Can you give the entries below again, switching every "Ցզինչեն" to "Jincheng" and keeping everything else unchanged? Leave the pictures out of your answer.

[Page-level text extractions]
···

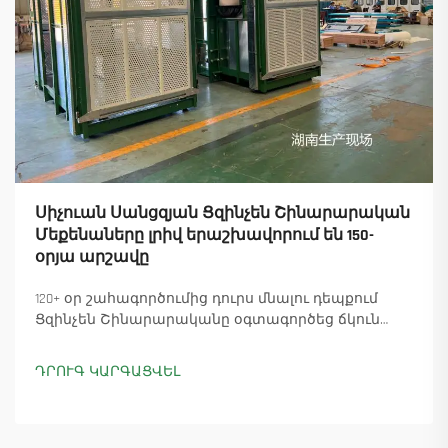
Սիչուան Սանցզյան Ցզինչեն Շինարարական
Մեքենաները լրիվ երաշխավորում են 150-
օրյա արշավը
120+ օր շահագործումից դուրս մնալու դեպքում
Ցզինչեն Շինարարականը օգտագործեց ճկուն
«պարտիզանական» արտադրությունը՝
ապահովելով 18 աշտարակային ճանկային
ԴՐՈՒԳ ԿԱՐԳԱՑՎԵԼ
տնտեսուղղիչների մատուցումը և ապահովելով
45+ նոր պատվերներ: Տեսեք, թե ինչպես է
արտադրությունը շարունակվում: Ինչպես ավելի
շատ տեղեկանալ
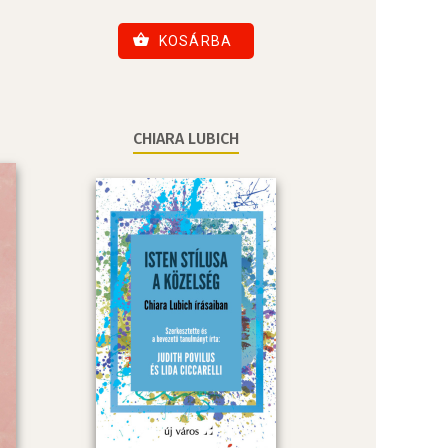
KOSÁRBA
CHIARA LUBICH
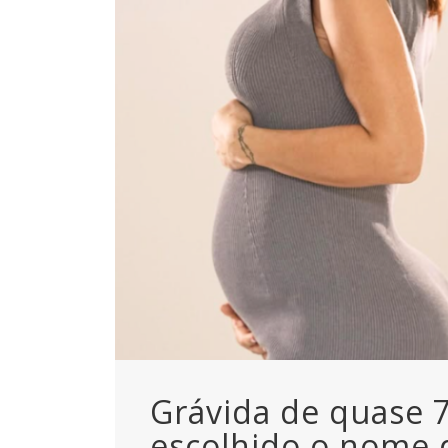
Grávida de quase 7
escolhido o nome d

···

Solution to this task:
Սիչուան Սանցզյան Jincheng Շինարարական
Մեքենաները լրիվ երաշխավորում են 150-
օրյա արշավը
120+ օր շահագործումից դուրս մնալու դեպքում
Jincheng Շինարարականը օգտագործեց ճկուն
«պարտիզանական» արտադրությունը՝
ապահովելով 18 աշտարակային ճանկային
ԴՐՈՒԳ ԿԱՐԳԱՑՎԵԼ
տնտեսուղղիչների մատուցումը և ապահովելով
45+ նոր պատվերներ: Տեսեք, թե ինչպես է
արտադրությունը շարունակվում: Ինչպես ավելի
շատ տեղեկանալ
KOSÁRBA
CHIARA LUBICH
Grávida de quase 7
escolhido o nome d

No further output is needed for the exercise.